L’alignement phytosanitaire UE-Royaume-Uni inquiète les exportateurs d’agrumes sud-africains
L’alignement des règles sanitaires et phytosanitaires britanniques sur celles de l’UE pourrait imposer des contrôles européens aux agrumes sud-africains. Les exportateurs redoutent une hausse des coûts et des risques d’altération.
L’avantage de l’accès britannique pourrait se réduire
Les exportateurs sud-africains d’agrumes craignent qu’un rapprochement des règles sanitaires et phytosanitaires de l’Union européenne et du Royaume-Uni ne supprime les avantages apparus après le Brexit. Agence Ecofin présente les agrumes comme la première source de recettes d’exportation agricole de l’Afrique du Sud. Les discussions concernent donc directement producteurs, stations de conditionnement, logisticiens et importateurs britanniques.
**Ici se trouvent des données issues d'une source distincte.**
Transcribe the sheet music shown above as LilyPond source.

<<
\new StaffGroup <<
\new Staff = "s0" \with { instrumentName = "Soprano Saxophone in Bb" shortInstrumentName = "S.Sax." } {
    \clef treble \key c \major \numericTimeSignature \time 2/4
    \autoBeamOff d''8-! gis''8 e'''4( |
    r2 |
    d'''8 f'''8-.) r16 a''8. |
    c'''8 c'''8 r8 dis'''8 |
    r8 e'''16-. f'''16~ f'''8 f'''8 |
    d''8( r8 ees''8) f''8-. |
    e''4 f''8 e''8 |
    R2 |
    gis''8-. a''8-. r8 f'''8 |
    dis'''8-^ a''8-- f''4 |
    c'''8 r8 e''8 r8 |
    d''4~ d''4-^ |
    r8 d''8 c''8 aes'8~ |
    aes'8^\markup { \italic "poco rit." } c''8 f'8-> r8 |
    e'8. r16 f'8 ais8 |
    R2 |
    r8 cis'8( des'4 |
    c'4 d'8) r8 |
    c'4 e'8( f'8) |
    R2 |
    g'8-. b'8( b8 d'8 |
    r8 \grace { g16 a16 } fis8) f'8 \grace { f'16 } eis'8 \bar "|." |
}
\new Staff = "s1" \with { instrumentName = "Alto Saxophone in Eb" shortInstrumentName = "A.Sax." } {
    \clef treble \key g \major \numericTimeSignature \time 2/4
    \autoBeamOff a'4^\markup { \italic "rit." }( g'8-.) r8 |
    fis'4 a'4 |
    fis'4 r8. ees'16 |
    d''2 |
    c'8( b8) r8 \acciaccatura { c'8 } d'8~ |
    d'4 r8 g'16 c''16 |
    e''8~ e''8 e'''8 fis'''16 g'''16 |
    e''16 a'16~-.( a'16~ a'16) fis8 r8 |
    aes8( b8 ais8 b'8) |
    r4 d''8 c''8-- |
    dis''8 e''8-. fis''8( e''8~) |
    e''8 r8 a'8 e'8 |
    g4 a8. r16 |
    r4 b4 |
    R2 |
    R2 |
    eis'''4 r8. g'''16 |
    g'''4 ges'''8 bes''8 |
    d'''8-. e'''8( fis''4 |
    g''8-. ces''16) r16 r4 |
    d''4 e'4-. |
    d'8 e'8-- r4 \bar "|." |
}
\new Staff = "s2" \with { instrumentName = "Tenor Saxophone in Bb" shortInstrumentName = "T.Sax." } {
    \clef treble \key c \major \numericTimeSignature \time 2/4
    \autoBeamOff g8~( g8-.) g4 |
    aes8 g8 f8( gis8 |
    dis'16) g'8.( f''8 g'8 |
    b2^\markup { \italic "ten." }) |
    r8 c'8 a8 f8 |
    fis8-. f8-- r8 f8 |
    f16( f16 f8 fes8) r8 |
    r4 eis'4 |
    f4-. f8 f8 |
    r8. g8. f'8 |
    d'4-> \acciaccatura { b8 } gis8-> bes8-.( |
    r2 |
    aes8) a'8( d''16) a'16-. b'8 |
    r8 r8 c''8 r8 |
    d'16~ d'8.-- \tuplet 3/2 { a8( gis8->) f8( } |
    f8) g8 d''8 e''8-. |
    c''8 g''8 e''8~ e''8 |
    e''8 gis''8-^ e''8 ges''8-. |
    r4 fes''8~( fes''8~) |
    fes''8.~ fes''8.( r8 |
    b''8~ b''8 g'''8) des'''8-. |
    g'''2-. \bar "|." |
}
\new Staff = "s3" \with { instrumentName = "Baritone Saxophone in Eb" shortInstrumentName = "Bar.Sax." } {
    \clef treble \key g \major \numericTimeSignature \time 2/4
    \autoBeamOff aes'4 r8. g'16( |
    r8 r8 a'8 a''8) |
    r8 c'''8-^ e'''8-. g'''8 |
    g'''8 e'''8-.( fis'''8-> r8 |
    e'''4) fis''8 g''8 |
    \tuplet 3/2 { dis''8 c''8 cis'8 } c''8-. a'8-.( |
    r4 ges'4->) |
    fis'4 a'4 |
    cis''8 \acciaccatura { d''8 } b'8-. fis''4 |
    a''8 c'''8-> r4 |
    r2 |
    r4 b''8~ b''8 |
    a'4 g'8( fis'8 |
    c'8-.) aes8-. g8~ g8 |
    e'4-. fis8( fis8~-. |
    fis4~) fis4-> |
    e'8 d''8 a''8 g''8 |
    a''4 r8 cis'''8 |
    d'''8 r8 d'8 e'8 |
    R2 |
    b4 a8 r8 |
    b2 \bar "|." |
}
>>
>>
FreshPlaza, citant Politico, rapporte que la sortie du Royaume-Uni de l’UE avait permis à Londres de fixer ses propres conditions d’importation. Les citrons, oranges et autres agrumes sud-africains pouvaient entrer sans certificat phytosanitaire ni inspection. Le projet de relance des relations entre Londres et Bruxelles pourrait désormais conduire la Grande-Bretagne à appliquer le régime européen. Les négociations se poursuivent et les représentants du secteur soulignent qu’aucune décision définitive n’a été prise.
Les contrôles européens alourdissent les coûts
Les règles européennes introduites en 2022 imposent des traitements frigorifiques précis contre le faux carpocapse, ainsi que des certificats phytosanitaires et des mesures contre la maladie des taches noires. Les exportateurs estiment que ces obligations augmentent les coûts et le risque d’altération des fruits, surtout pour les lots biologiques. L’UE affirme que ses contrôles reposent sur des données scientifiques et sont nécessaires à la protection des végétaux.
Selon FreshPlaza, l’Afrique du Sud a engagé deux procédures de règlement des différends à l’Organisation mondiale du commerce contre les mesures européennes. Pretoria les juge non scientifiques, discriminatoires et plus restrictives que nécessaire. Une note du National Agricultural Marketing Council estimait à 4 milliards de rands le coût déjà supporté par la filière pour respecter les règles sur les taches noires et le faux carpocapse. L’Europe a absorbé environ 36 % des exportations sud-africaines d’agrumes pendant la campagne 2023, contre 8 % pour le Royaume-Uni.
Exportateurs et importateurs demandent une dérogation
Un représentant du gouvernement sud-africain a déclaré à Politico que des échanges informels avaient eu lieu avec le ministère britannique de l’Environnement, de l’Alimentation et des Affaires rurales. Les discussions officielles n’avaient toutefois pas commencé. Une solution envisagée consisterait à identifier les cargaisons réservées au Royaume-Uni, afin d’empêcher leur réexportation vers l’UE et de maintenir des conditions d’entrée distinctes.
Boitshoko Ntshabele, directeur général de la Citrus Growers’ Association of Southern Africa, a indiqué que le processus restait à un stade précoce. Il estime que des restrictions fondées sur les taches noires et le faux carpocapse freineraient inutilement les échanges et toucheraient les consommateurs britanniques sans dérogation. Nigel Jenney, directeur général du Fresh Produce Consortium britannique, a également averti que les nouvelles formalités frontalières entraîneraient des coûts susceptibles d’être répercutés sur les consommateurs. Le cadre du sommet UE-Royaume-Uni autorise une courte liste d’exceptions à l’alignement dynamique. Le texte final déterminera si le Royaume-Uni reste un marché distinct ou devient une extension du dispositif européen.